Normen
AVG §10 Abs1;
AVG §10 Abs2;
AVG §66 Abs4;
AVG §68 Abs1;
BauO Wr §70;
BauO Wr §73;
ZustG §16 Abs2;
ZustG §16 Abs5;
ZustG §17 Abs3;
ZustG §9 Abs1;
AVG §10 Abs1;
AVG §10 Abs2;
AVG §66 Abs4;
AVG §68 Abs1;
BauO Wr §70;
BauO Wr §73;
ZustG §16 Abs2;
ZustG §16 Abs5;
ZustG §17 Abs3;
ZustG §9 Abs1;
Spruch:
Der angefochtene Bescheid wird wegen Rechtswidrigkeit seines Inhaltes aufgehoben.
Die Bundeshauptstadt Wien hat dem Beschwerdeführer Aufwendungen in der Höhe von S 15.000,-- binnen zwei Wochen bei sonstiger Exekution zu ersetzen.
Begründung
Mit Bescheid des Magistrates der Stadt Wien vom 10. Juli 1998 wurde der mitbeteiligten Partei gemäß §§ 70 und 73 Bauordnung für Wien die Baubewilligung erteilt, abweichend von dem mit Bescheid des Magistrates der Stadt Wien vom 25. Juli 1994 bewilligten Bauvorhaben Änderungen betreffend die Raumeinteilungen und Raumwidmungen sowie die Kanalführung und die Neigung der Garagenrampe vorzunehmen. Der erstinstanzliche Bescheid ist dem Beschwerdeführer nach dem im Akt befindlichen Zustellschein am 20. Juli 1998 im Wege der Ersatzzustellung an einen Mitbewohner der Abgabestelle in Wien XXIII, Elisenstraße 10, zugestellt worden.
+ + + + +
Aufgabe A =>
Sammle aus den Zeilen unten jede Zeile, in der die Zeichenfolge "tuplet" vorkommt.

Aufgabendaten =>
+ + + + +
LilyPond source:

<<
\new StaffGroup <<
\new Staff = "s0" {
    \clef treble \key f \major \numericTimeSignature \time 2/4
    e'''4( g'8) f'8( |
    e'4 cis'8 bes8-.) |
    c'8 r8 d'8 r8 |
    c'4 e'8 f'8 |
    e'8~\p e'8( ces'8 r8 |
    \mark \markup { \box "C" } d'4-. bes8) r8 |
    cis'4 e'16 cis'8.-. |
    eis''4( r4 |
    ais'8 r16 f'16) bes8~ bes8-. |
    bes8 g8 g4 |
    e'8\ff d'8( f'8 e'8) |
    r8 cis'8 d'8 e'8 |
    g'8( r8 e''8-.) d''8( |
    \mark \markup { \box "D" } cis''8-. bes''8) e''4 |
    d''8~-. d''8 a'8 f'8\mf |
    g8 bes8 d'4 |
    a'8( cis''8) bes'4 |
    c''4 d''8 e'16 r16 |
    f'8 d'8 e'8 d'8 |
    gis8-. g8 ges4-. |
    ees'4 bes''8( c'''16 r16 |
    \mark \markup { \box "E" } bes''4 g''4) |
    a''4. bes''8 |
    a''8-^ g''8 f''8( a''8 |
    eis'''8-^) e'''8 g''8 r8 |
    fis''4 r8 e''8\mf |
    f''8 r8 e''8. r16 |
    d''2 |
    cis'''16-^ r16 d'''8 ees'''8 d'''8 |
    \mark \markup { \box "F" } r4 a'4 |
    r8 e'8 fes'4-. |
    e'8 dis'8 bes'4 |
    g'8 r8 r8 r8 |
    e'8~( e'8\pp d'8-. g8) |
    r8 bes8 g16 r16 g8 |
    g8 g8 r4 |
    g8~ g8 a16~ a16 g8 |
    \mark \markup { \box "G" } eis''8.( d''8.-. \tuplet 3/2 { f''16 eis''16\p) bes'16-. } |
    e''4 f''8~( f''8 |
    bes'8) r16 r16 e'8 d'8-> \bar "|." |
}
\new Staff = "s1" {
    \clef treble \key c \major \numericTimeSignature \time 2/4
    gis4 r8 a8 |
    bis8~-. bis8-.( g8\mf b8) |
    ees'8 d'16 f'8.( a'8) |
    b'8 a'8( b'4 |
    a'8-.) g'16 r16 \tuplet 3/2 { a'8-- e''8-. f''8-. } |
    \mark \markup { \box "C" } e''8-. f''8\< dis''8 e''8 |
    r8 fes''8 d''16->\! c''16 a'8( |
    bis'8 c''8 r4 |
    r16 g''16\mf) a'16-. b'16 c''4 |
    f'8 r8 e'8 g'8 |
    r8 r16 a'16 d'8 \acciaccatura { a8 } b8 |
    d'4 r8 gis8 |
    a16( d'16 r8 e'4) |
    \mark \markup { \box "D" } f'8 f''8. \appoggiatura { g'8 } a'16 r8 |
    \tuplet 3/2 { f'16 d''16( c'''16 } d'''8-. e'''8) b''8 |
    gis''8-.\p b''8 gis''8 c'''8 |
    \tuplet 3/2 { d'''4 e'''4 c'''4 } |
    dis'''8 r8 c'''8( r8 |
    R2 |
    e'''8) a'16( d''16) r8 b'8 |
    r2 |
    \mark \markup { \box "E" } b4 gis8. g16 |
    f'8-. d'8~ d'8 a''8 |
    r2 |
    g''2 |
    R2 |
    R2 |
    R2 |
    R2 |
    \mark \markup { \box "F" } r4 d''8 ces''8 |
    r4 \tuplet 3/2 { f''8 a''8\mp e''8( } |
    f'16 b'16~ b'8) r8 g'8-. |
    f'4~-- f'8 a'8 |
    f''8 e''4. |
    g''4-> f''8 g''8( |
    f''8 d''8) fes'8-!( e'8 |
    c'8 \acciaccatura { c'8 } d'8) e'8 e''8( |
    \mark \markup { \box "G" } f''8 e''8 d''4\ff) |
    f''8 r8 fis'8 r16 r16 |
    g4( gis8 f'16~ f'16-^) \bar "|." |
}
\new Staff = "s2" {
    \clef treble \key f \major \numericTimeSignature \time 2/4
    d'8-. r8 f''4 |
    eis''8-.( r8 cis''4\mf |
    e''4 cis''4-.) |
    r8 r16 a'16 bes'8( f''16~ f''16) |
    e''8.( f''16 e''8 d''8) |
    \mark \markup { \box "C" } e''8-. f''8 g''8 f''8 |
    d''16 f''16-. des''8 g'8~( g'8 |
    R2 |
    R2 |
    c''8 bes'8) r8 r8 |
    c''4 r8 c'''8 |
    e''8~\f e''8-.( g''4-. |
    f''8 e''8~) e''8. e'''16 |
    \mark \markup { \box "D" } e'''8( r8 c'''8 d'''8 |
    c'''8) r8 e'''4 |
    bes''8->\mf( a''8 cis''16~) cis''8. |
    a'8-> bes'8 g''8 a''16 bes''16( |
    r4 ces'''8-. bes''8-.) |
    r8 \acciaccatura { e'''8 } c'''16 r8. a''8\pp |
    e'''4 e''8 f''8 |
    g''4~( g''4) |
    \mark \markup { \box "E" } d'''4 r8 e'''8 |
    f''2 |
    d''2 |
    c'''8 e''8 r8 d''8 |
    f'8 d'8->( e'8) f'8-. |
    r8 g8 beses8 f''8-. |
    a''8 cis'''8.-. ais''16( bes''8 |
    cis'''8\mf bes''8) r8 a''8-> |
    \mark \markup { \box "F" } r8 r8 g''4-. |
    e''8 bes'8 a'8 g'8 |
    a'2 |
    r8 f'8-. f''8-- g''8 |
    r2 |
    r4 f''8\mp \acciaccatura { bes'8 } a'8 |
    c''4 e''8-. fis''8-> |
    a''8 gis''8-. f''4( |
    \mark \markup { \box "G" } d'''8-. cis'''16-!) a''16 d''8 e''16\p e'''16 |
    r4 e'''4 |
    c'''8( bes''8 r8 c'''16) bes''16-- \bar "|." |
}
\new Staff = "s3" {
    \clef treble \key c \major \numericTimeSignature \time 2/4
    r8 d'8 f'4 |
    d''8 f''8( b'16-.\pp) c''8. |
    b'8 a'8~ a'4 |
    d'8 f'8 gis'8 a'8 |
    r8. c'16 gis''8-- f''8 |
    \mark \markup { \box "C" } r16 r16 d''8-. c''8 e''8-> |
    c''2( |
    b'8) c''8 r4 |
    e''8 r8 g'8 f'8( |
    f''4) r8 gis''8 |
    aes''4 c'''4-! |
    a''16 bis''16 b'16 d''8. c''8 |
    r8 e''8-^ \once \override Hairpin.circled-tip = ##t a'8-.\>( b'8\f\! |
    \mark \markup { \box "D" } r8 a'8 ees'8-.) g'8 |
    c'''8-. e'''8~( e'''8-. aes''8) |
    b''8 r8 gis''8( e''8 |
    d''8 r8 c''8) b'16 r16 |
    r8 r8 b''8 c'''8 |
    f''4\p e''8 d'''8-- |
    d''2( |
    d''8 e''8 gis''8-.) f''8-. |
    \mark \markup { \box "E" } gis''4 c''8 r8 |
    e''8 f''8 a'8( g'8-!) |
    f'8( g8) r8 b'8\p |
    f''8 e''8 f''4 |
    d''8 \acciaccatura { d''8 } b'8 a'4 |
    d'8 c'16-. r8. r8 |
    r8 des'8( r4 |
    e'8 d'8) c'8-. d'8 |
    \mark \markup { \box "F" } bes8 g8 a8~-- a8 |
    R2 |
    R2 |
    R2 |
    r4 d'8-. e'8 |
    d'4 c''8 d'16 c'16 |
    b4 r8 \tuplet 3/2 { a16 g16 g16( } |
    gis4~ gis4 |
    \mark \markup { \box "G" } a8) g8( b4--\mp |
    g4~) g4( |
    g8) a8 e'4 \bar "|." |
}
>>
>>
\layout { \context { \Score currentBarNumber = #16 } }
+ + + + +
Aufgabe B =>
An welchem Tag wurde der erstinstanzliche Bescheid laut der Entscheidung oben dem Beschwerdeführer zugestellt?

Endergebnis A =>
    \mark \markup { \box "G" } eis''8.( d''8.-. \tuplet 3/2 { f''16 eis''16\p) bes'16-. } |
    a'8-.) g'16 r16 \tuplet 3/2 { a'8-- e''8-. f''8-. } |
    \tuplet 3/2 { f'16 d''16( c'''16 } d'''8-. e'''8) b''8 |
    \tuplet 3/2 { d'''4 e'''4 c'''4 } |
    r4 \tuplet 3/2 { f''8 a''8\mp e''8( } |
    b4 r8 \tuplet 3/2 { a16 g16 g16( } |

Endergebnis B =>
Am 20. Juli 1998.